We’ve had some performance issues with Eramba when working with large sets of data on the Online Assessments module (context below). I’d like to see if anyone could help me find answers to some more specific questions:
-
Are there any config tweaks that can be made to improve queries made against 13k+ OA Items?
-
Are there any ways to programmatically export answered OA questionnaires as user-readable PDFs (e.g., creating a PDF of an OA’s questions, answers, comments, findings, attachments, etc. generated for each OA that meets X criteria)?
-
Other than running a query using a filter and using the “export as CSV” options, are there any better ways to export large sets of OAs and OA items (including comments, findings, and attachments) for external processing or archival purposes?
-
Assuming we can get all the info we need copied out of Eramba for OAs, can OAs and related OA items be readily purged en masse to reduce query time and improve performance?
-
Is it correct to assume that other actions, such as running Eramba updates, is directly tied to the amount of data in the system’s database?
Context:
We have been using Eramba to distribute and track risk assessment questionnaires sent to system owners in our tenant*. As a result, we have hundreds of Online Assessments (OAs) with over 13,900 OA items (anywhere from 12 to 70 questions in each OA + comments/findings). To meet some reporting needs, we have to export detailed CSV files of both OAs and OA Items to do more detailed analysis on the data to generate some metrics.

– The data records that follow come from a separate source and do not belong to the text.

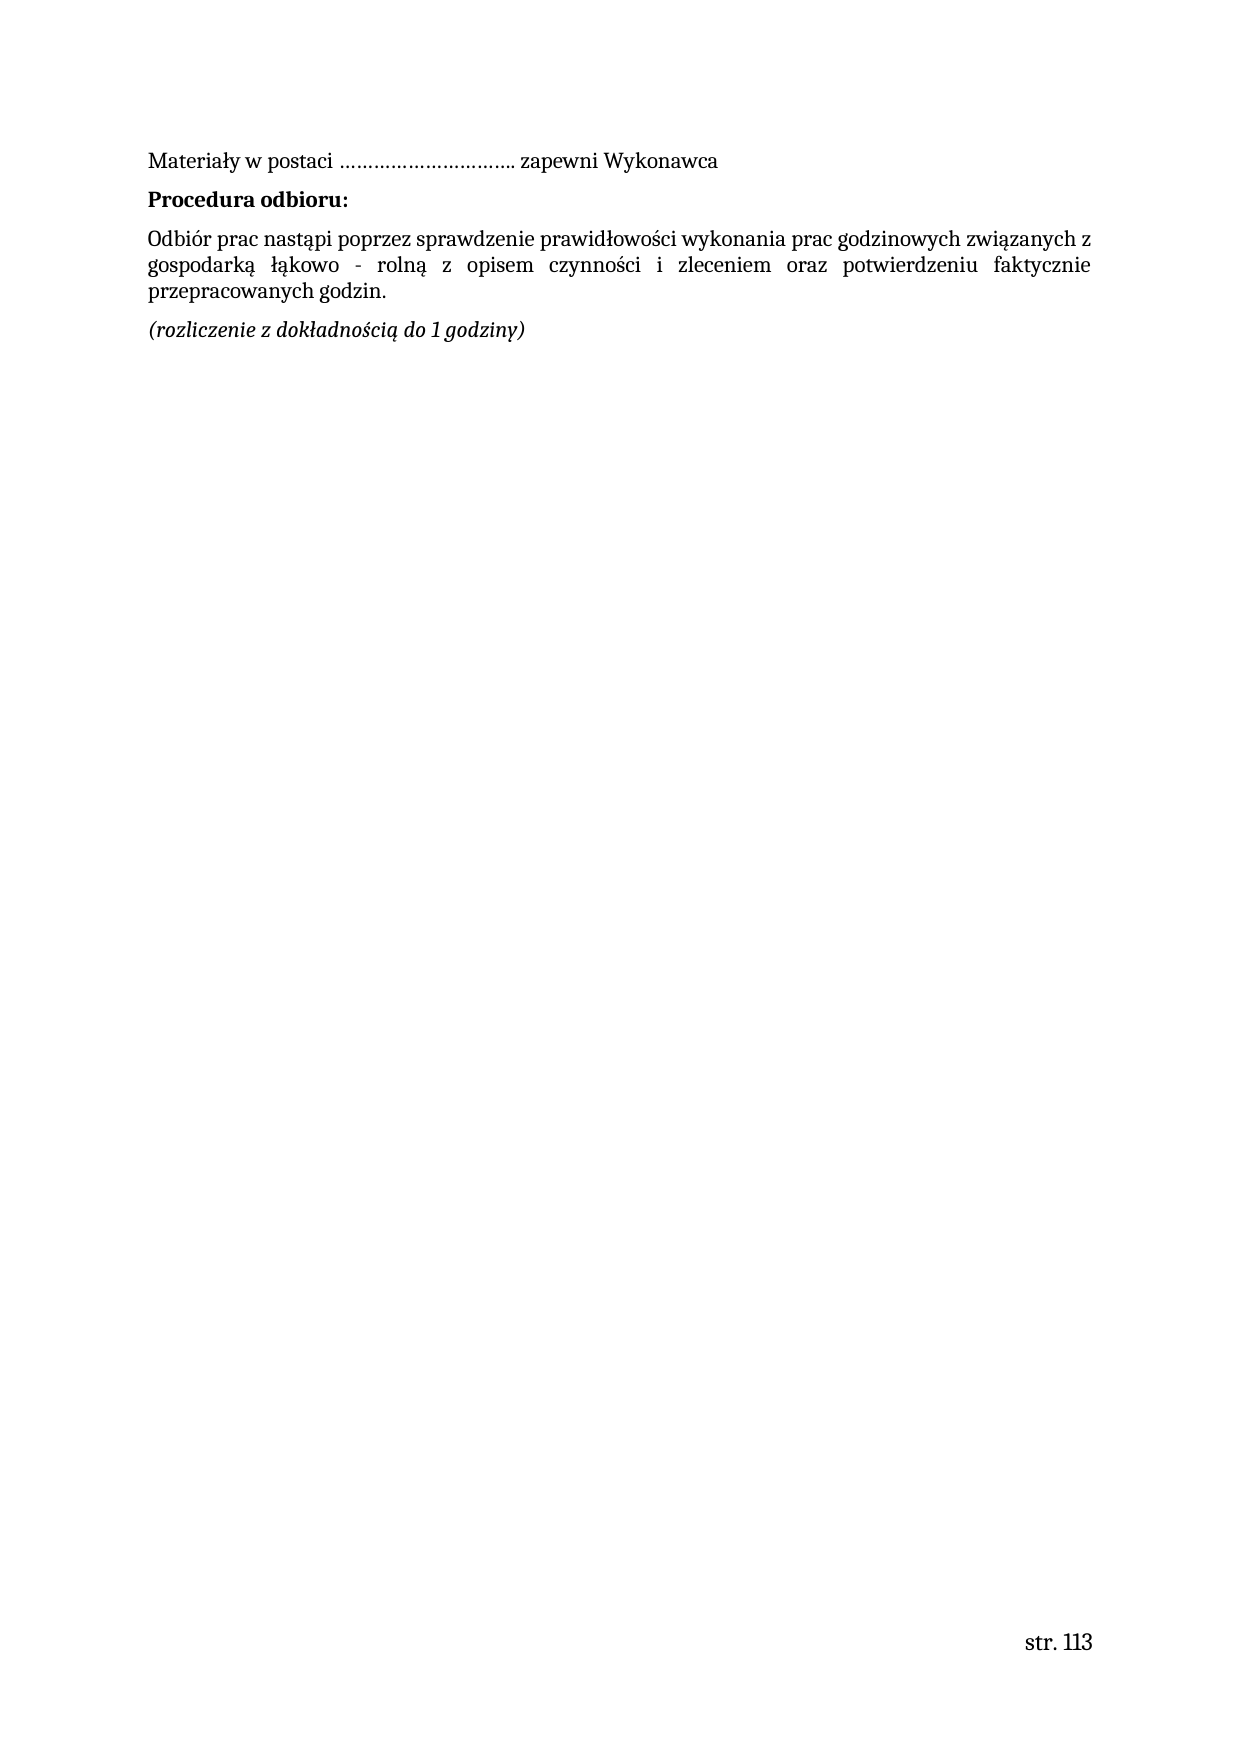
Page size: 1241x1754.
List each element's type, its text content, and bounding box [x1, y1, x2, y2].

text Procedura odbioru: [148, 186, 1093, 213]
text Odbiór prac nastąpi poprzez sprawdzenie prawidłowości wykonania prac godzinowych związanych z gospodarką łąkowo - rolną z opisem czynności i zleceniem oraz potwierdzeniu faktycznie przepracowanych godzin. [148, 225, 1093, 304]
text (rozliczenie z dokładnością do 1 godziny) [148, 317, 1093, 343]
text Materiały w postaci …………………………. zapewni Wykonawca [148, 148, 1093, 174]
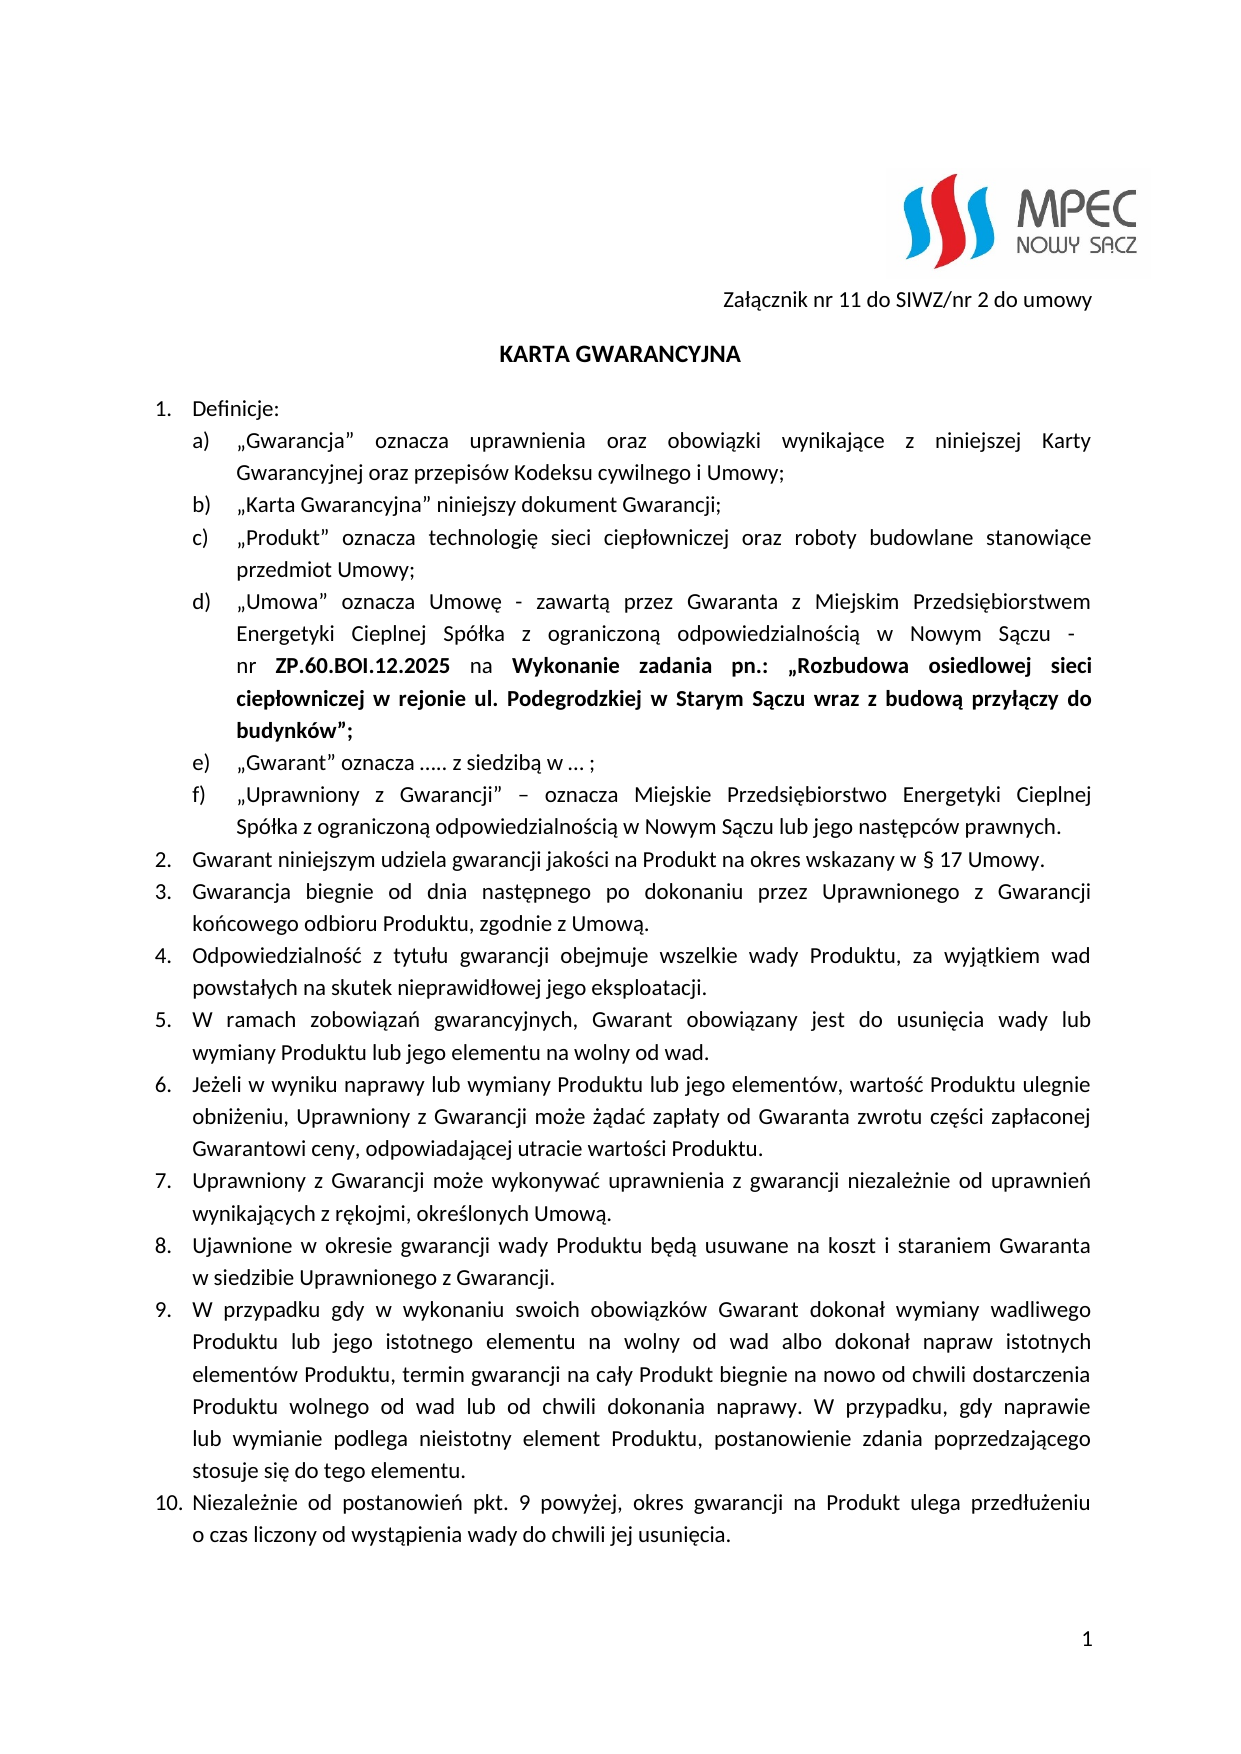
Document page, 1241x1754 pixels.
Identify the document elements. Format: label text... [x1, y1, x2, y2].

list W ramach zobowiązań gwarancyjnych, Gwarant obowiązany jest do usunięcia wady lub wymiany Produktu lub jego elementu na wolny od wad. [154, 1006, 1093, 1066]
list „Karta Gwarancyjna” niniejszy dokument Gwarancji; [192, 491, 1093, 519]
list Uprawniony z Gwarancji może wykonywać uprawnienia z gwarancji niezależnie od uprawnień wynikających z rękojmi, określonych Umową. [154, 1167, 1093, 1227]
list „Uprawniony z Gwarancji” – oznacza Miejskie Przedsiębiorstwo Energetyki Cieplnej Spółka z ograniczoną odpowiedzialnością w Nowym Sączu lub jego następców prawnych. [192, 780, 1093, 841]
list „Gwarant” oznacza ….. z siedzibą w … ; [192, 748, 1093, 776]
list „Produkt” oznacza technologię sieci ciepłowniczej oraz roboty budowlane stanowiące przedmiot Umowy; [192, 523, 1093, 583]
list Niezależnie od postanowień pkt. 9 powyżej, okres gwarancji na Produkt ulega przedłużeniu o czas liczony od wystąpienia wady do chwili jej usunięcia. [154, 1488, 1093, 1549]
text Załącznik nr 11 do SIWZ/nr 2 do umowy [148, 285, 1093, 313]
list Ujawnione w okresie gwarancji wady Produktu będą usuwane na koszt i staraniem Gwaranta w siedzibie Uprawnionego z Gwarancji. [154, 1231, 1093, 1291]
list „Umowa” oznacza Umowę - zawartą przez Gwaranta z Miejskim Przedsiębiorstwem Energetyki Cieplnej Spółka z ograniczoną odpowiedzialnością w Nowym Sączu - nr ZP.60.BOI.12.2025 na Wykonanie zadania pn.: „Rozbudowa osiedlowej sieci ciepłowniczej w rejonie ul. Podegrodzkiej w Starym Sączu wraz z budową przyłączy do budynków”; [192, 587, 1093, 744]
list Gwarancja biegnie od dnia następnego po dokonaniu przez Uprawnionego z Gwarancji końcowego odbioru Produktu, zgodnie z Umową. [154, 877, 1093, 937]
list Jeżeli w wyniku naprawy lub wymiany Produktu lub jego elementów, wartość Produktu ulegnie obniżeniu, Uprawniony z Gwarancji może żądać zapłaty od Gwaranta zwrotu części zapłaconej Gwarantowi ceny, odpowiadającej utracie wartości Produktu. [154, 1070, 1093, 1162]
text KARTA GWARANCYJNA [148, 338, 1093, 369]
list Definicje: [154, 394, 1093, 422]
list W przypadku gdy w wykonaniu swoich obowiązków Gwarant dokonał wymiany wadliwego Produktu lub jego istotnego elementu na wolny od wad albo dokonał napraw istotnych elementów Produktu, termin gwarancji na cały Produkt biegnie na nowo od chwili dostarczenia Produktu wolnego od wad lub od chwili dokonania naprawy. W przypadku, gdy naprawie lub wymianie podlega nieistotny element Produktu, postanowienie zdania poprzedzającego stosuje się do tego elementu. [154, 1295, 1093, 1484]
list Gwarant niniejszym udziela gwarancji jakości na Produkt na okres wskazany w § 17 Umowy. [154, 845, 1093, 873]
list „Gwarancja” oznacza uprawnienia oraz obowiązki wynikające z niniejszej Karty Gwarancyjnej oraz przepisów Kodeksu cywilnego i Umowy; [192, 426, 1093, 486]
list Odpowiedzialność z tytułu gwarancji obejmuje wszelkie wady Produktu, za wyjątkiem wad powstałych na skutek nieprawidłowej jego eksploatacji. [154, 941, 1093, 1001]
picture [886, 168, 1151, 279]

These activities have led to VERY long query times when trying to search for and export data; times are especially long when querying against OA items. For example, it took ~17 minutes to return 13,972 OA items this morning. The amount of data in the system also appears to correlate to how long it takes updates to run.

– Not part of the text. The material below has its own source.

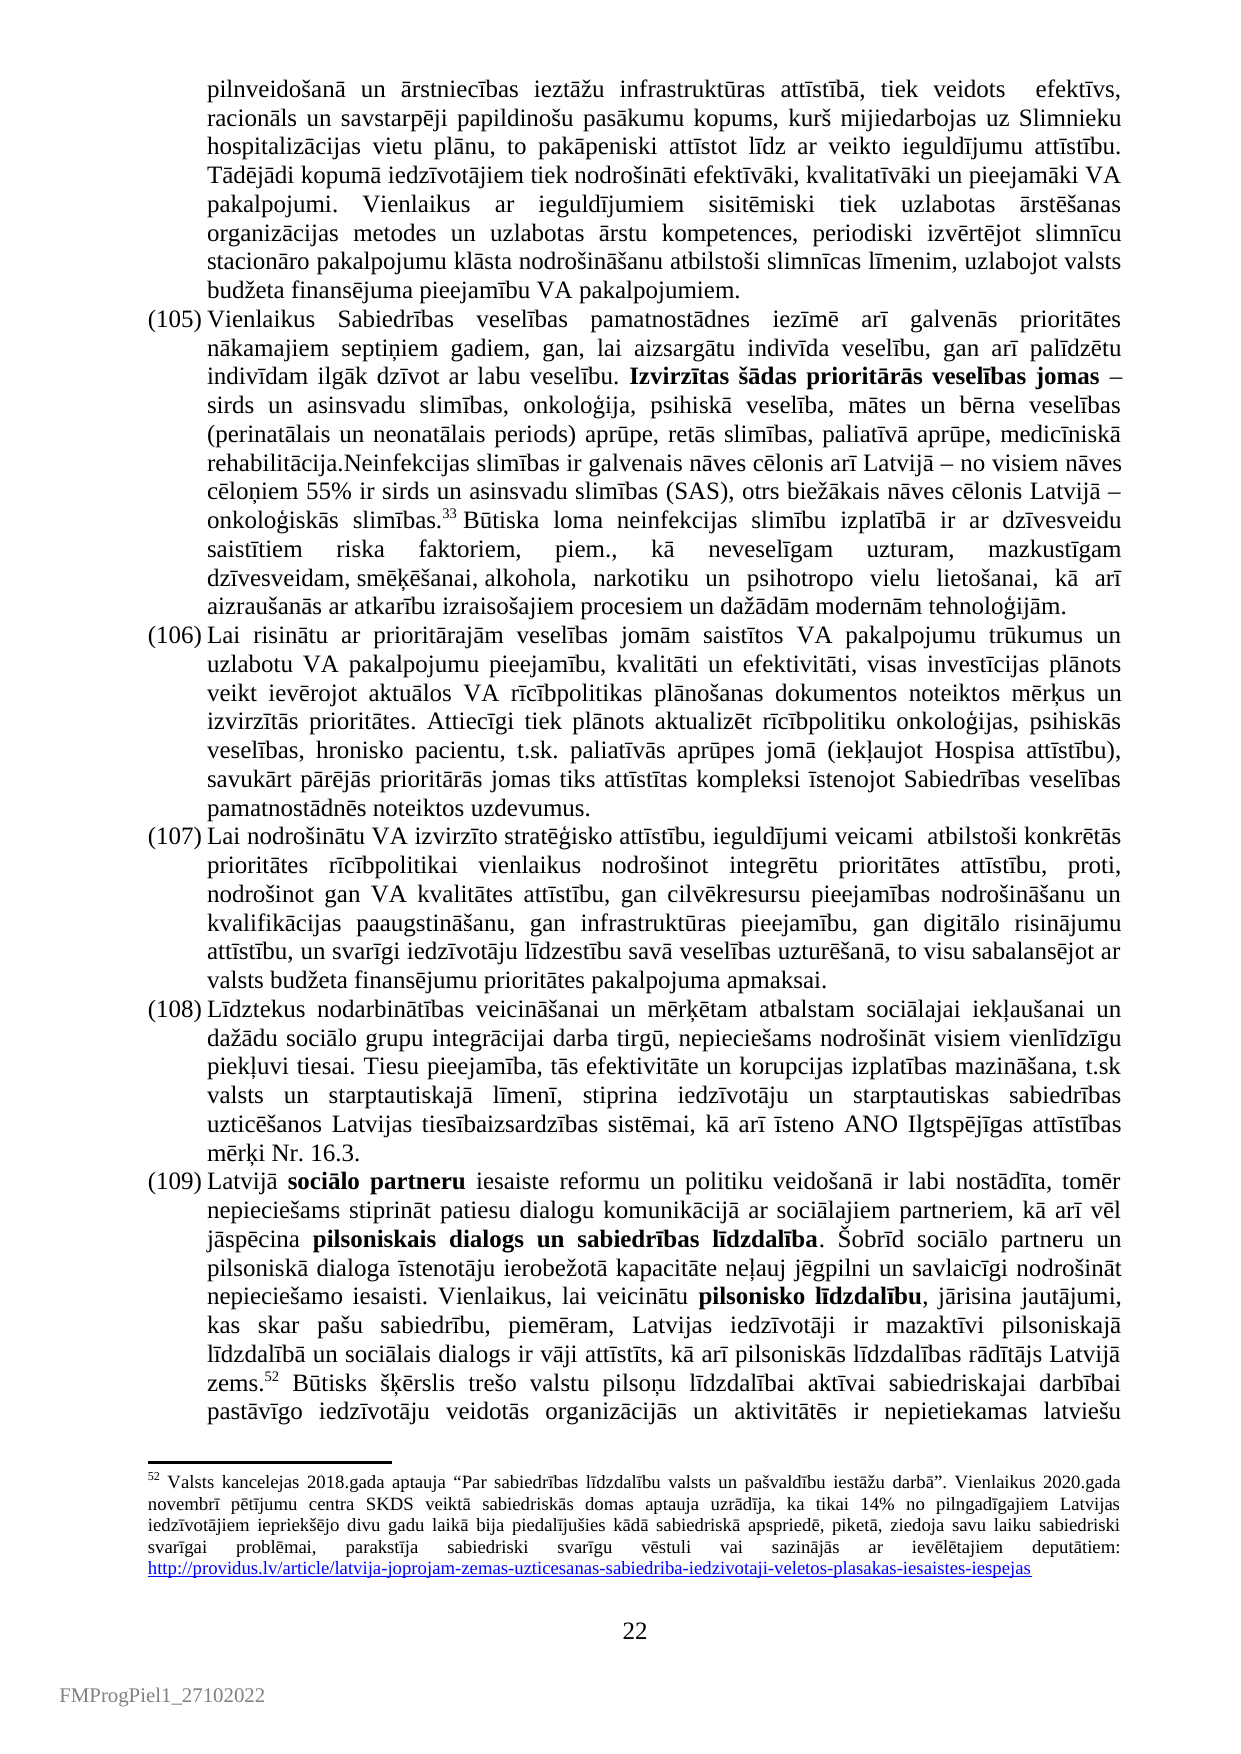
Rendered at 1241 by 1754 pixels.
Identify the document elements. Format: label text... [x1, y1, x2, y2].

I’ve watched our production instance’s CPU usage when a query is made, and I’ve seen that only 1 of the 8 CPUs allocated to the VM has ~91% usage attributable to mysql. The DB is installed on the same host with more than adequate disk I/O and 16GB RAM. Ordinary usage, even with multiple simulations users in the OA module, is okay. Running similar queries against much smaller data sets in our non-production instance is much faster despite it having fewer resource (4 vCPUs, 4GB RAM, similar disk I/O capabilities) and being otherwise configured the same (same OS, packages, and just about the same in-app settings).
*My org’s current requirements have us distribute recurring risk assessment questionnaires to internal stakeholders instead of having security team members be the ones to shoulder all of the assessment work. The process in general isn’t great, but it largely comes from requirements out of our control. We DO want to explore other ways to support the “business requirement” of running recurring assessments, but that’s a bit out of scope for this thread and short-term issues we’re facing.